Sunday, November 16, 2008

Early Indication of Turning Two

I usually work on this blog across the span of a week, slowly and meticulously building it into the Pulitzer prize worthy blog that you have come to enjoy almost every week (unless I am away on a speaking engagement). This week we are going to do things a little differently. I am going to pound out a blog in the span of a half hour, ignoring standard conventions such as proper punctuation and spelling (unless my trusty assistant—otherwise known as spell check—catches my error). There could be two reasons I am doing this. The first could be because I want to be more spontaneous, creating a blog with an edge; what my former colleague used to call gonzo journalism. The other, and the more likely reason, is that I didn’t get to it this week, and here it is Sunday, my unofficial deadline, and I have nothing. That reason would also explain this long, pointless introduction.

This week Zoe has not been sleeping well. Actually it’s been more like two weeks. It began with an illness that brought her into our bed. It also has something to do with our bedtime routine that we have vowed to change, starting last night.
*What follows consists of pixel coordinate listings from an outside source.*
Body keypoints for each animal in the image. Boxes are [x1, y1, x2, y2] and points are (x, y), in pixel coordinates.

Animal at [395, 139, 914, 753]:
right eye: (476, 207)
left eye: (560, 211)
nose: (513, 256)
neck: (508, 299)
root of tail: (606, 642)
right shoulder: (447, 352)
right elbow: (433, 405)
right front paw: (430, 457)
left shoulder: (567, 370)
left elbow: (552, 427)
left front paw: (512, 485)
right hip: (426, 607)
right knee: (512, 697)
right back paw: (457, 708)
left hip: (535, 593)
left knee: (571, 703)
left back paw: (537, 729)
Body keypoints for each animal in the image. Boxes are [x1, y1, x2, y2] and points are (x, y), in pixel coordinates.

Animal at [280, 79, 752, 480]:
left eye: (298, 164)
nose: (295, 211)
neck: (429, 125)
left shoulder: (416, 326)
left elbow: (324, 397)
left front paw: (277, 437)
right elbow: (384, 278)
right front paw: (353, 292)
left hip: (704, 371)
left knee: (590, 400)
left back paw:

Normally we bring her into our bed, give her some milk, read her a stack of books, and then let her fall asleep in our bed. Once she is asleep, anywhere from ten to thirty minutes later, I will carry her asleep into her room. Lately she will either wake up the moment she touches her mattress, climb to her feet and commence crying. Or she may wait an hour or two before waking up. Either way, our nights are filled with Zoe. Last night was the wake on contact version, so instead of letting her cry for an hour (as we did the previous night) or pulling her into our bed to get her back to sleep (two nights previous) we sat in her room and spent about an hour calming her down and getting her lay down. When we left she cried for about ten or fifteen minutes, but then slept until six-thirty. Obviously we can’t sit with her for an hour every night, but her bedtime routine will now take place in her room. Obviously I will keep you informed as to our progress (as long as you check back here frequently).

Zoe has developed another habit, which we think she learned from her friend Tallulah. She has started stating that objects are ‘Mine’. This is normal in children her age, and someone explained that is actually a good thing. This statement of possession is paired with her other favorite word, ‘No’. She is not too empathetic yet. For example, she may state that something is ‘mine’ but if we ask her if we can have it she will hand it over. And as for ‘no’, she will often use it before she has even absorbed the question. For example, if we ask her if she wants a cookie, she will first say no, then realize what we asked her and say yes. This only means that I ask her what she wants as a matter of protocol. Ultimately she gets what I give her.